Pemerintah Waspadai Triple Planetary Crisis hingga Negara Proteksionis

- Menteri Bappenas: Dinamika global semakin kompleks, termasuk triple planetary crisis.
- Eskalasi geopolitik dan geoekonomi memicu fragmentasi dan kekuatan baru di kancah global.
Jakarta, IDN Times - Menteri Perencanaan Pembangunan Nasional/Kepala Badan Perencanaan Pembangunan Nasional (PPN/Bappenas), Rachmat Pambudy mengatakan, dinamika global semakin kompleks, salah satunya ditandai oleh triple planetary crisis.
Tantangan tersebut mencakup perubahan iklim, kerusakan lingkungan, dan hilangnya keanekaragaman hayati. Isu tersebut tidak hanya dihadapi oleh Indonesia, tetapi juga oleh masyarakat dunia.
"Kondisi ini bukan hanya hadapi oleh Indonesia, tapi juga dihadapi oleh warga dunia. Karena itu kita menyebut sebagai triple planetary crisis karena ini menyangkut banyak negara di dunia," kata dia dalam Core Economic Outlook 2025 di Taman Ismail Marzuki, Jakarta, Sabtu (23/11/2024).
1. Tantangan proteksionisme dan eskalasi geopolitik-geoekonomi

Rachmat menjelaskan, dunia saat ini menghadapi kecenderungan proteksionisme yang semakin meningkat. Sementara di Indonesia, upaya proteksi terhadap kepentingan nasional justru masih kurang.
"Di satu sisi dunia semakin proteksionis, di negara kita justru proteksi kita semakin kurang. Nah, ini harus juga disadari oleh kita semua," ujarnya.
Rachmat mengungkapkan, eskalasi dalam bidang geopolitik dan geoekonomi telah memicu fragmentasi serta munculnya kekuatan-kekuatan baru di kancah global. Fenomena tersebut, menurutnya, sudah mulai terjadi.
"Eskalasi geopolitik dan geoekonomi yang diperkirakan memunculkan fragmentasi dan kekuatan baru, dan ini sudah terjadi saat ini," ujarnya.
2. Tantangan disrupsi teknologi selain positif juga berdampak negatif

Rachmat menuturkan, perkembangan teknologi yang masif membawa dampak positif dan negatif. Di satu sisi, disrupsi teknologi menjadi tantangan besar. Sebab, diperkirakan sekitar 40 persen pekerjaan saat ini akan tergantikan oleh teknologi di masa depan.
Di sisi lain, dia menekankan pentingnya adopsi teknologi baru di Indonesia untuk mendorong pertumbuhan ekonomi.
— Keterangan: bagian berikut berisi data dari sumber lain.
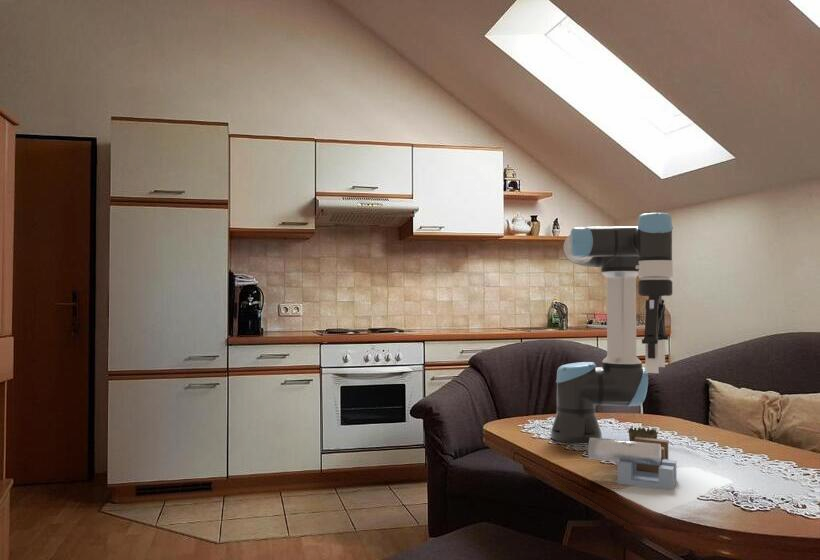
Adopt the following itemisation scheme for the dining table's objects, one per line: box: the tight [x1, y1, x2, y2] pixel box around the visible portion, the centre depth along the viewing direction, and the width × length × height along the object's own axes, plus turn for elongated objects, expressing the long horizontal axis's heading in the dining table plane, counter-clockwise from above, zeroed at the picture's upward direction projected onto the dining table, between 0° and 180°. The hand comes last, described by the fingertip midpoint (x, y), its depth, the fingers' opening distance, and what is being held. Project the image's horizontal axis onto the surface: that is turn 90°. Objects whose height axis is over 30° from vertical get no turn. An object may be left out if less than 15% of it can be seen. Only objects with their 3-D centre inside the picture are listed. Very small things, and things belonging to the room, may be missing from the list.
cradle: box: [617, 459, 678, 491], centre depth 155 cm, size 9×12×5 cm
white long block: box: [587, 437, 661, 466], centre depth 157 cm, size 5×16×5 cm, turn 63°
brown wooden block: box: [634, 437, 669, 473], centre depth 166 cm, size 12×8×7 cm
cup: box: [627, 426, 659, 441], centre depth 177 cm, size 8×7×8 cm
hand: (655, 369), depth 154 cm, fingers open, 13 cm apart
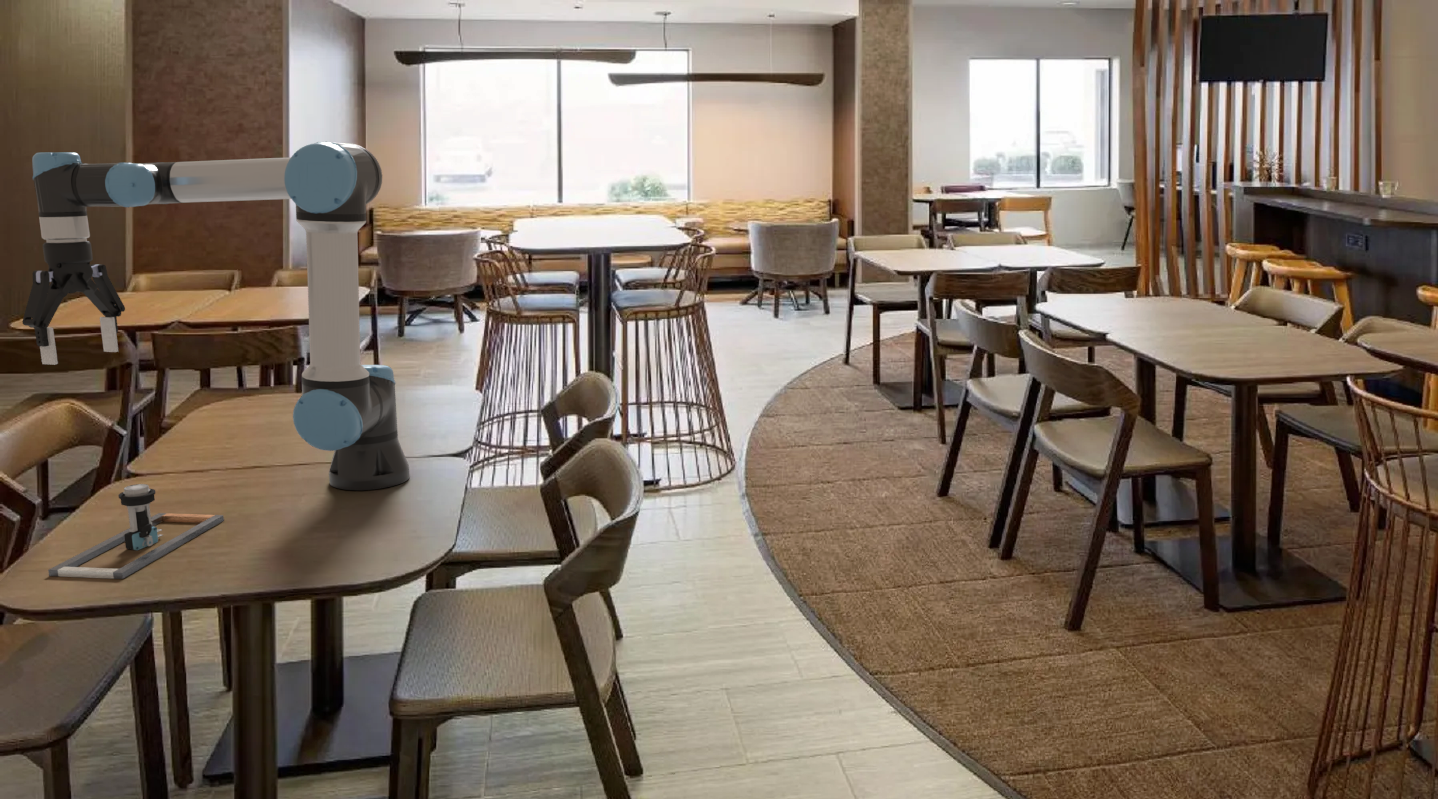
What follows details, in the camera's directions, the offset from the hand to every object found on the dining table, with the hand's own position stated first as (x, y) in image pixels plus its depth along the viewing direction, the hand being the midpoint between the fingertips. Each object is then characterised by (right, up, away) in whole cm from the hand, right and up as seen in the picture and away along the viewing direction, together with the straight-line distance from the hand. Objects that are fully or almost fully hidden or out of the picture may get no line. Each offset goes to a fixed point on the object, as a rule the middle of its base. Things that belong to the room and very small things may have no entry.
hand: (81, 357), depth 204 cm
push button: (+22, -32, -20) cm, 44 cm away
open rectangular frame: (+22, -32, -21) cm, 44 cm away
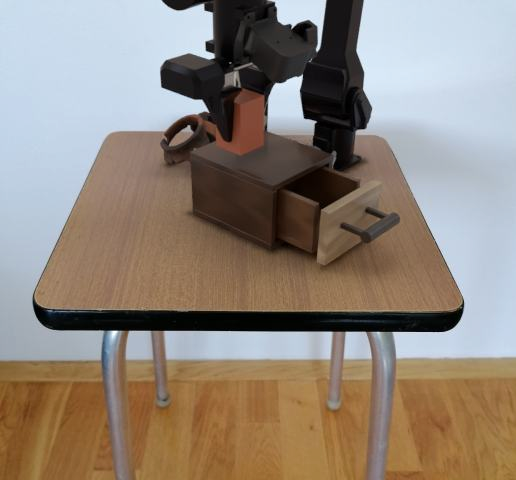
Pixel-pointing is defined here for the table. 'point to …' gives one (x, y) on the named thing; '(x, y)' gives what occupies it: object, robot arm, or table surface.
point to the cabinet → (249, 184)
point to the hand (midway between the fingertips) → (239, 136)
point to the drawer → (330, 213)
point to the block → (245, 124)
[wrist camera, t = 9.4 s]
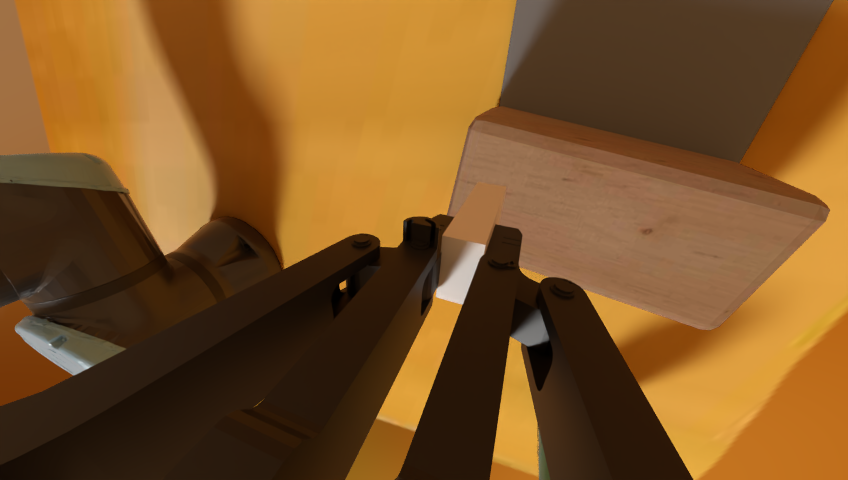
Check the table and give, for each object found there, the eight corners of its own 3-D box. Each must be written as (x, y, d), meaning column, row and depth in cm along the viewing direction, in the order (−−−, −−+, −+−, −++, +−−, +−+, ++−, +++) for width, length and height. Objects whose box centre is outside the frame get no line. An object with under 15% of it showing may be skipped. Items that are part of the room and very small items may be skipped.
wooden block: (469, 112, 19) (854, 208, 15) (492, 102, 27) (743, 162, 23) (437, 243, 24) (716, 341, 20) (465, 201, 32) (665, 264, 28)
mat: (478, 230, 34) (478, 231, 33) (521, -23, 23) (520, -25, 23) (674, 270, 29) (676, 272, 28) (846, -31, 18) (851, -32, 18)
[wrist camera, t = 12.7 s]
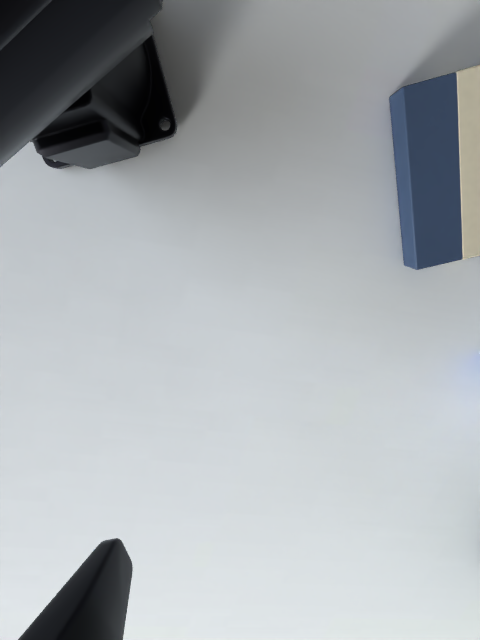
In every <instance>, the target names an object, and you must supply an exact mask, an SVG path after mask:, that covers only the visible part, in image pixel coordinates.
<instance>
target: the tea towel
mask: <svg viewBox="0 0 480 640" xmlns="http://www.w3.org/2000/svg"><path fill="white" fill-rule="evenodd" d="M389 101H390V112H391V123H392V135H393V146H394V157H395V168H396V180H397V191H398V202H399V214H400V225H401V236H402V248H403V259H404V265H405V266H408V267H410V268H413V269H416V270H418V269H423V268H427V267H431V266H435V265H440V264H444V263H448V262H452V261H457V260H461V259H467V258H472V257H476V256H480V65H477V66H473V67H470V68H466V69H462V70H459V71H456V72H454V73H450V74H447V75H443V76H440V77H436V78H432V79H429V80H425V81H422V82H418V83H414V84H411V85H407V86H404V87H402V88H401V89H399V90H398V91H397V92H395V93H394V94H393V95H391V96H390V98H389Z"/></svg>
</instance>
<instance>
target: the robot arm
mask: <svg viewBox="0 0 480 640" xmlns="http://www.w3.org/2000/svg"><path fill="white" fill-rule="evenodd" d="M162 2H163V0H0V167H1V166H2V165H3V164H4V163H6V162H7V161H8V160H9V159H10V158H11V157H12V156H14V155H15V154H16V153H17V152H18V151H19V150H20V149H22V148H23V147H24V146H25V145H26V144H27V143H28V142H33V143H34V146H35V148H36V151H37V153H39V154H40V155H42V157H43V159H44V161H45V163H46V164H47V165H48V166H50V167H53V168H57V169H62V168H65V167H69V166H73V165H76V166H80V167H84V168H87V169H92V168H96V167H99V166H103V165H107V164H110V163H114V162H117V161H121V160H125V159H128V158H132V157H135V156H138V154H139V152H140V150H141V149H140V146H144V145H147V144H151V143H154V142H158V141H161V140H165V139H169V138H171V137H173V136H174V135H175V134H176V132H177V122H176V118H175V114H174V111H173V107H172V103H171V100H170V96H169V92H168V88H167V85H166V81H165V77H164V74H163V70H162V66H161V62H160V59H159V55H158V51H157V48H156V44H155V40H154V37H153V33H154V32H153V29H152V25H151V23H150V21H149V20H150V19H151V18H153V17H154V16H155V15H156V14H157V13H158V12H159V11H161V10H162ZM165 120H168V121H170V128H169V129H168V130H167V131H164V130H162V128H161V124H162V122H163V121H165ZM54 160H56V162H54ZM131 578H132V562H131V559H130V557H129V555H128V553H127V551H126V549H125V547H124V545H123V543H122V541H121V540H120V539H118V538H116V539H110V540H105V541H103V542H101V543H100V544H99V545H98V546H97V548H96V549H95V550H94V551H93V552H92V553H91V555H90V556H89V557H88V558H87V559H86V560H85V562H84V563H83V564H82V565H81V566H80V568H79V569H78V570H77V571H76V572H75V573H74V575H73V576H72V577H71V578H70V579H69V580H68V582H67V583H66V584H65V585H64V586H63V587H62V589H61V590H60V591H59V592H58V593H57V595H56V596H55V597H54V598H53V599H52V600H51V602H50V603H49V604H48V605H47V606H46V607H45V609H44V610H43V611H42V612H41V613H40V615H39V616H38V617H37V618H36V619H35V620H34V622H33V623H32V624H31V625H30V626H29V627H28V629H27V630H26V631H25V632H24V633H23V634H22V636H21V637H20V638H19V639H18V640H123V634H124V627H125V620H126V613H127V606H128V599H129V592H130V585H131Z"/></svg>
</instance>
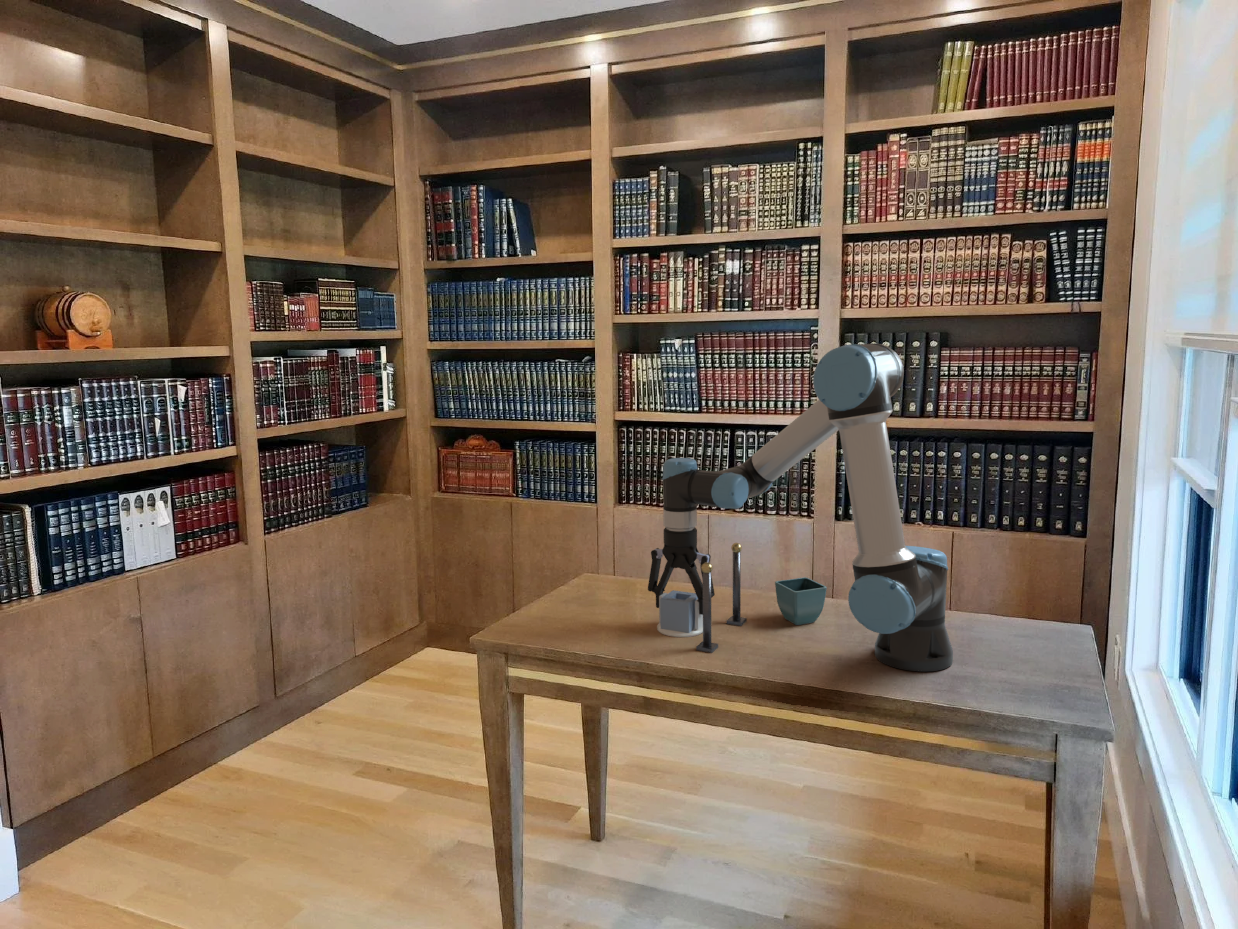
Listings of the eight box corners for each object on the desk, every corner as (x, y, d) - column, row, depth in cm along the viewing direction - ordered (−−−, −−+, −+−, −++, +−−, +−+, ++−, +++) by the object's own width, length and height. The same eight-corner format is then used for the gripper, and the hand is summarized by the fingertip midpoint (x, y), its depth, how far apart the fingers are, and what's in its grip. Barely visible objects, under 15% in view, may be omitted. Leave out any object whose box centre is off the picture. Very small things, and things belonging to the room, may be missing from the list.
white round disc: (712, 624, 196) (712, 622, 196) (694, 640, 186) (694, 637, 186) (669, 617, 201) (669, 615, 201) (649, 632, 192) (649, 630, 191)
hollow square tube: (701, 623, 195) (700, 594, 194) (689, 633, 189) (688, 603, 188) (673, 619, 198) (672, 590, 197) (660, 628, 192) (660, 598, 191)
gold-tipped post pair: (746, 621, 198) (746, 541, 195) (712, 653, 179) (711, 565, 176) (732, 619, 199) (731, 540, 196) (696, 650, 181) (695, 563, 178)
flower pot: (827, 624, 195) (828, 586, 193) (794, 630, 191) (794, 591, 190) (805, 613, 203) (805, 576, 201) (773, 618, 199) (773, 581, 198)
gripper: (730, 528, 188) (730, 626, 192) (645, 519, 198) (646, 613, 202) (717, 535, 182) (718, 636, 186) (630, 526, 192) (632, 623, 195)
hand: (681, 624), depth 194 cm, fingers open, 8 cm apart
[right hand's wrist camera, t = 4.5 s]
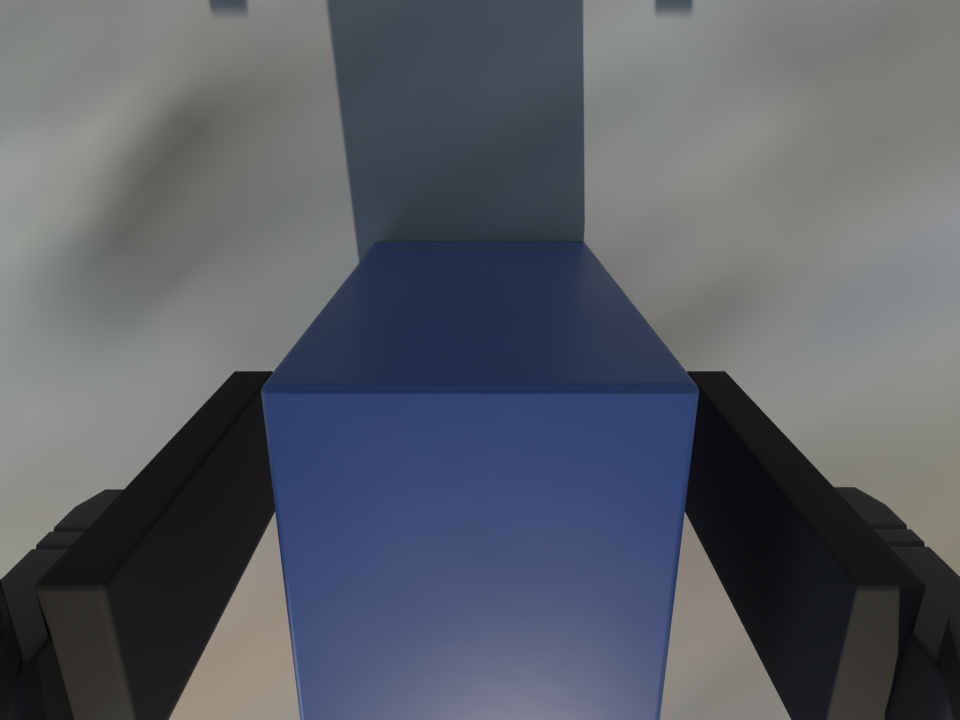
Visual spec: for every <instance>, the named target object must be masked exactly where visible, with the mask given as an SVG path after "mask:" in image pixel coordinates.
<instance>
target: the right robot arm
mask: <svg viewBox="0 0 960 720" xmlns="http://www.w3.org/2000/svg"><path fill="white" fill-rule="evenodd" d="M272 373H273V371H235V372H234V373H233V374H232V375H231V376H230V377H229V378H228V379H227V380H226V382H225V383H224V384H223V385H222V386H221V387H220V388H219V389H218V390H217V391H216V392H215V393H214V394H213V395H212V396H211V398H210V399H209V400H208V401H207V402H206V403H205V404H204V405H203V406H202V407H201V408H200V409H199V410H198V411H197V412H196V413H195V415H194V416H193V417H192V418H191V419H190V420H189V421H188V422H187V423H186V424H185V425H184V426H183V427H182V428H181V429H180V431H179V432H178V433H177V434H176V435H175V436H174V437H173V438H172V439H171V440H170V441H169V442H168V443H167V444H166V445H165V447H164V448H163V449H162V450H161V451H160V452H159V453H158V454H157V455H156V456H155V457H154V458H153V459H152V460H151V461H150V463H149V464H148V465H147V466H146V467H145V468H144V469H143V470H142V471H141V472H140V473H139V474H138V475H137V476H136V477H135V479H134V480H133V481H132V482H131V483H130V484H129V485H128V486H127V487H126V488H125V489H124V490H104V491H102V492H101V493H99V494H97V495H95V496H94V497H92V498H90V499H88V500H87V501H85V502H83V503H81V504H80V505H78V506H76V507H75V508H74V509H73V510H72V511H70V512H69V513H68V514H67V515H66V516H65V517H64V518H63V519H62V520H61V521H60V522H59V523H58V524H57V525H56V526H55V527H54V531H53V532H49V533H48V534H47V535H46V536H45V537H44V538H43V539H42V540H41V541H40V542H39V543H38V544H37V545H36V549H32V550H31V551H30V552H29V553H28V554H27V555H26V556H25V557H24V558H23V559H21V560H20V561H19V562H18V563H17V564H16V565H15V566H14V567H13V568H12V569H11V570H10V571H9V572H8V573H7V574H6V575H5V576H4V577H3V578H2V579H1V580H0V720H169V718H170V716H171V714H172V712H173V710H174V708H175V706H176V704H177V702H178V700H179V698H180V696H181V694H182V692H183V690H184V688H185V686H186V685H187V683H188V681H189V679H190V677H191V675H192V673H193V671H194V669H195V667H196V665H197V663H198V661H199V659H200V657H201V655H202V653H203V651H204V649H205V647H206V645H207V643H208V641H209V640H210V638H211V636H212V634H213V632H214V630H215V628H216V626H217V624H218V622H219V620H220V618H221V616H222V614H223V612H224V610H225V608H226V606H227V604H228V602H229V600H230V598H231V596H232V595H233V593H234V591H235V589H236V587H237V585H238V583H239V581H240V579H241V577H242V575H243V573H244V571H245V569H246V567H247V565H248V563H249V561H250V559H251V557H252V555H253V553H254V551H255V550H256V548H257V546H258V544H259V542H260V540H261V538H262V536H263V534H264V532H265V530H266V528H267V526H268V524H269V522H270V520H271V518H272V516H273V514H274V512H275V503H274V495H273V487H272V478H271V470H270V462H269V453H268V445H267V437H266V428H265V420H264V412H263V403H262V395H261V390H262V387H263V385H264V384H265V382H266V381H267V380H268V379H269V377H270V376H271V375H272ZM687 373H688V375H689V376H690V377H691V378H692V380H693V381H694V382H695V383H696V385H697V387H698V390H699V396H698V404H697V413H696V421H695V429H694V438H693V446H692V454H691V463H690V471H689V479H688V488H687V496H686V504H685V512H686V514H687V516H688V518H689V520H690V522H691V524H692V526H693V528H694V530H695V532H696V534H697V536H698V538H699V540H700V542H701V544H702V546H703V548H704V550H705V551H706V553H707V555H708V557H709V559H710V561H711V563H712V565H713V567H714V569H715V571H716V573H717V575H718V577H719V579H720V581H721V583H722V585H723V587H724V589H725V591H726V593H727V595H728V596H729V598H730V600H731V602H732V604H733V606H734V608H735V610H736V612H737V614H738V616H739V618H740V620H741V622H742V624H743V626H744V628H745V630H746V632H747V634H748V636H749V638H750V640H751V641H752V643H753V645H754V647H755V649H756V651H757V653H758V655H759V657H760V659H761V661H762V663H763V665H764V667H765V669H766V671H767V673H768V675H769V677H770V679H771V681H772V683H773V685H774V686H775V688H776V690H777V692H778V694H779V696H780V698H781V700H782V702H783V704H784V706H785V708H786V710H787V712H788V714H789V716H790V718H791V720H960V577H959V576H958V575H957V574H956V573H955V572H954V571H953V570H952V569H951V568H950V567H949V566H948V565H947V564H946V563H945V562H944V561H943V560H942V559H941V558H940V557H939V556H938V555H937V554H936V553H935V552H934V551H933V550H932V549H931V548H930V547H925V545H924V542H923V541H922V540H921V539H920V538H919V537H918V536H917V535H916V534H915V533H914V532H913V531H912V530H911V529H907V525H906V524H905V523H904V522H903V521H902V520H901V519H900V518H899V517H898V516H897V515H896V514H895V513H894V512H893V511H891V510H890V509H889V508H888V507H887V506H886V505H885V504H883V503H882V502H880V501H878V500H876V499H874V498H873V497H871V496H869V495H867V494H866V493H864V492H862V491H860V490H859V489H857V488H855V487H833V486H832V485H831V484H830V483H829V482H828V481H827V480H826V479H825V477H824V476H823V475H822V474H821V473H820V472H819V471H818V470H817V469H816V468H815V467H814V466H813V465H812V464H811V463H810V461H809V460H808V459H807V458H806V457H805V456H804V455H803V454H802V453H801V452H800V451H799V450H798V449H797V448H796V447H795V445H794V444H793V443H792V442H791V441H790V440H789V439H788V438H787V437H786V436H785V435H784V434H783V433H782V432H781V431H780V429H779V428H778V427H777V426H776V425H775V424H774V423H773V422H772V421H771V420H770V419H769V418H768V417H767V416H766V415H765V413H764V412H763V411H762V410H761V409H760V408H759V407H758V406H757V405H756V404H755V403H754V402H753V401H752V400H751V399H750V397H749V396H748V395H747V394H746V393H745V392H744V391H743V390H742V389H741V388H740V387H739V386H738V385H737V384H736V383H735V382H734V380H733V379H732V378H731V377H730V376H729V375H728V374H727V373H726V372H725V371H687Z"/></svg>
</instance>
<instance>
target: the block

Menurutnya, penerapan teknologi inovatif dapat menjadi pendorong utama dalam meningkatkan kinerja ekonomi nasional.
"Bagi Indonesia, adopsi teknologi sangat diperlukan, sangat dibutuhkan, karena akan menimbulkan disrupsi yang positif, di mana kita perlu teknologi-teknologi baru yang untuk mengungkit pertumbuhan ekonomi," paparnya.
3. Demografi global menunjukkan pergeseran dari Asia ke Afrika

Dia menyoroti proyeksi demografi global menunjukkan pergeseran signifikan pada 2050, di mana pertumbuhan populasi yang sebelumnya dominan di Asia diperkirakan akan bergeser ke Afrika, dengan peningkatan populasi mencapai 81,8 persen.
Untuk itu, Rachmat menekankan perlunya Indonesia mempersiapkan strategi yang komprehensif untuk menghadapi perubahan tersebut, baik dari sisi domestik maupun dalam konteks internasional.
Rachmat juga mengajak lembaga penelitian untuk berperan aktif dalam merumuskan langkah-langkah strategis guna memastikan kesiapan Indonesia menghadapi dinamika demografi global yang berubah.